"Se eu soubesse, naquele dia o que
sei agora, eu não seria este ser que chora..." (Dolores Duran, em Castigo)
Nossa, como encontro eleitores arrependidos! É um tipo peculiar de remorso,
que se liga à decepção causada por algo ou alguém, partido ou candidato, e se
converte em sentimento na consciência do eleitor - "Ah, se eu
soubesse!". Muitos que me externam esse estado de espírito sinalizam
opção por outro equívoco. Largaram o jogo. Rasgaram o tíquete. Desistiram de
votar.
A memória alcançou, fui atrás das minhas próprias
decepções, elaborando uma longa lista dos votos que dei em eleições
parlamentares proporcionais. Dela constam eleitos e não eleitos,
candidatos a vereador, deputados estaduais e federais. Curiosamente, com
nenhum me frustrei. Todos os que cumprem ou cumpriram mandatos integram um
grupo infelizmente bastante restrito, formado por gente da melhor qualidade
pessoal. Essa constatação levou-me a investigar suas causas e fui encontrá-la
numa conversa de décadas atrás, com o querido amigo, o prof. Cézar Saldanha
Souza Júnior.
Explicou-me ele que, pelo motivo adiante apontado, o
parlamentar precisa ser escolhido como um representante de opinião. Deveria
o eleitor, portanto, designar seu voto a alguém com cujos princípios, valores,
ideias e ideais sintonizasse. Trata-se como se percebe, de um critério muito
exigente: o eleitor precisa conhecer o candidato, certificar-se desse
alinhamento e assegurar-se de que, na rua esburacada da política, seu deputado
ou vereador não resvalará para a sarjeta. Minha dificuldade sempre consistiu em
escolher apenas um dentre vários bons. E muitos não alcançaram sucesso.

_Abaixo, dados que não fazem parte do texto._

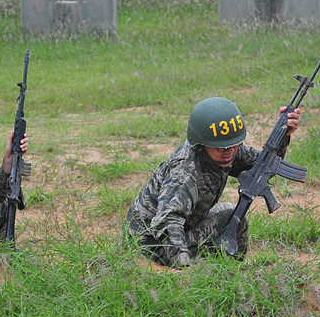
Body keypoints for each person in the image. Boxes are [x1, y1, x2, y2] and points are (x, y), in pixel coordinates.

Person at [124, 97, 300, 269]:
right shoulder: (185, 172)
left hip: (182, 226)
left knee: (233, 217)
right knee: (230, 217)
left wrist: (282, 134)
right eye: (223, 148)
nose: (230, 152)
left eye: (236, 144)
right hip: (151, 245)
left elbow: (263, 166)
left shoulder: (224, 148)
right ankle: (218, 276)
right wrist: (184, 267)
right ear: (203, 144)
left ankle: (229, 274)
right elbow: (168, 222)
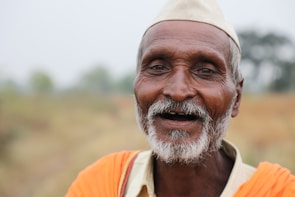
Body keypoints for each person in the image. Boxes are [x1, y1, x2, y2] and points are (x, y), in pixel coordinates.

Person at [66, 0, 295, 196]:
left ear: (236, 98)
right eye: (157, 67)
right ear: (136, 86)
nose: (177, 91)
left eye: (205, 70)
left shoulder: (277, 191)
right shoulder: (100, 186)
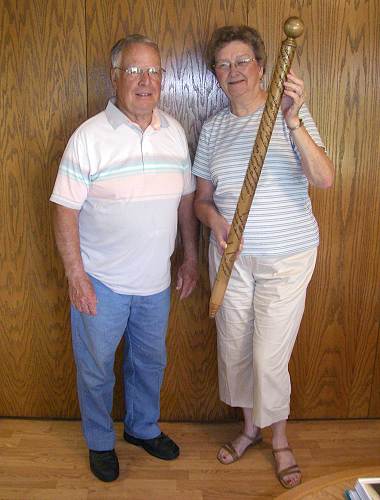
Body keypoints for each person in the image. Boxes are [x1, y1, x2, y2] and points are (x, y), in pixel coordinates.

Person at [50, 34, 198, 482]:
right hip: (102, 282)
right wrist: (76, 276)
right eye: (134, 70)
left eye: (153, 71)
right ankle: (100, 441)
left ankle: (141, 428)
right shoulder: (89, 137)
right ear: (115, 77)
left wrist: (190, 257)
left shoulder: (173, 132)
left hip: (155, 283)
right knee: (95, 370)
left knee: (149, 364)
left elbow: (186, 203)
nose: (144, 81)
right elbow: (64, 210)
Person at [193, 25, 333, 489]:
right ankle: (249, 428)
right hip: (231, 259)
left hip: (286, 255)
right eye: (223, 64)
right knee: (234, 348)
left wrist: (293, 120)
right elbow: (201, 200)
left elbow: (325, 179)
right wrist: (214, 223)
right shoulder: (212, 130)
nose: (233, 71)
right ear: (214, 74)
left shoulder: (289, 113)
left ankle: (279, 439)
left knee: (268, 355)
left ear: (262, 67)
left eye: (242, 61)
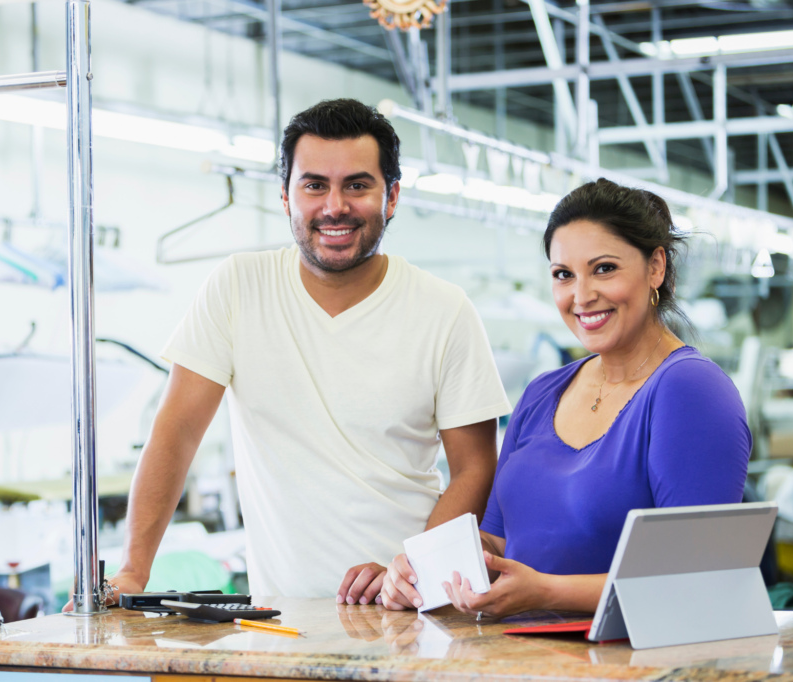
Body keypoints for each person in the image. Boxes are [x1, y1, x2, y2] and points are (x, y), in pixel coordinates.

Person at [80, 99, 511, 609]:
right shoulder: (239, 286)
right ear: (286, 197)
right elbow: (177, 433)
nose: (335, 206)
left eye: (357, 185)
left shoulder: (445, 310)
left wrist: (414, 570)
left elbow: (475, 469)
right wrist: (133, 569)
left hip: (413, 613)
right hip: (280, 621)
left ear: (391, 196)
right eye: (314, 185)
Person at [380, 178, 751, 616]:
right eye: (563, 275)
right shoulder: (542, 393)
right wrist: (420, 568)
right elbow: (497, 539)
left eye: (604, 268)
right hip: (522, 657)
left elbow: (697, 578)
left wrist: (547, 591)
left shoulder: (689, 390)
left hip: (628, 665)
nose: (581, 295)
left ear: (656, 267)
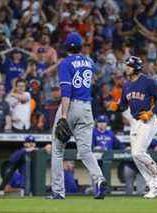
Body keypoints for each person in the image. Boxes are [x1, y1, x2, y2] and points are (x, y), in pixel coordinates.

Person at [48, 32, 106, 200]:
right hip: (86, 107)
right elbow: (94, 79)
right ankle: (99, 180)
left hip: (71, 105)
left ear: (67, 47)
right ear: (81, 46)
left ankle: (58, 192)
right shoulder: (89, 62)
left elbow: (66, 92)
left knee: (58, 151)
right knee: (86, 151)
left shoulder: (65, 63)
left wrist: (64, 115)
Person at [109, 56, 157, 199]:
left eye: (128, 66)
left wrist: (151, 112)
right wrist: (117, 107)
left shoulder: (148, 82)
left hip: (148, 120)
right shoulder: (127, 86)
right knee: (136, 156)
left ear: (136, 68)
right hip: (135, 122)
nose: (126, 68)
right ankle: (154, 186)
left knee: (137, 153)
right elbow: (124, 104)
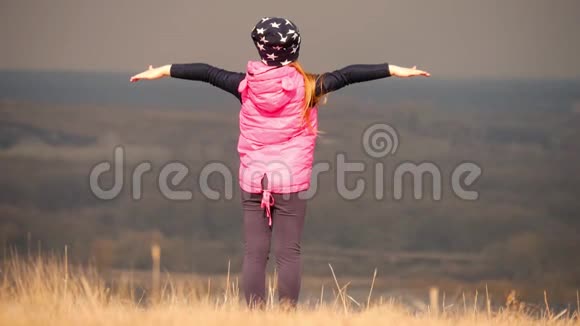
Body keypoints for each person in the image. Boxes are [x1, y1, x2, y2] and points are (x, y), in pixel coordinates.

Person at [130, 16, 430, 308]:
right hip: (291, 183)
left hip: (253, 181)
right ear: (295, 48)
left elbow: (206, 72)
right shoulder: (310, 87)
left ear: (260, 48)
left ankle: (252, 317)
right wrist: (395, 70)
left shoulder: (244, 86)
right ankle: (287, 315)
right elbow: (349, 74)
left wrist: (162, 71)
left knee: (254, 255)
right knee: (289, 254)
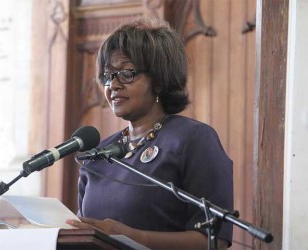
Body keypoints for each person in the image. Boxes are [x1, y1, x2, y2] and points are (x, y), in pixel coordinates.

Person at [66, 17, 233, 249]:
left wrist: (133, 237)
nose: (112, 85)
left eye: (126, 73)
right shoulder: (98, 155)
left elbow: (214, 241)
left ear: (159, 80)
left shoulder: (192, 139)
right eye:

Observemos o corruptódromo que se formou
entre parcela expressiva do Congresso Nacional. Esse grupo criminoso foi eleito por pessoas que
votam de qualquer jeito, em qualquer sujeito, por reprováveis motivos. Muitos,
também, foram ungidos por eleitores para os quais deputado (ou vereador) deve
ser um "representante de interesses". Estribado em tal
critério, o eleitor escolhe alguém para cuidar de si. É sua montaria da vez, o
parelheiro escolhido para a eleição. Na vida real, o parlamentar selecionado
para cuidar dos interesses desse eleitor e do grupo com o qual ele se
identifica vai deliberar apenas ocasionalmente sobre esses específicos temas.
Mas decidirá sobre tudo mais o tempo todo! E é aí
que o remédio vira veneno. Na maior parte do mandato, o representante do
eleitor interesseiro estará cuidando dos próprios interesses, e eles
conflitarão com os do eleitor. Estará fazendo para si mesmo e para
outros aquilo que o eleitor queria que ele fizesse para si contra os outros:
distribuindo benefícios com dinheiro de todos.
E vem a decepção, arrastando o arrependimento. Posta a questão em palavras
duras: um eleitor que leva aos parlamentos pessoas que
zelem por seus interesses pessoais, não raro egoísticos, tem direito de se
decepcionar quando seus escolhidos - no município, no Estado e em
Brasília - passam a fazer exatamente a mesma coisa
por si mesmos? Quem já acompanhou o que acontece nos plenários quando as
galerias estão lotadas ululando reivindicações sabe o quanto é raro que ali se
reivindique a favor do interesse público.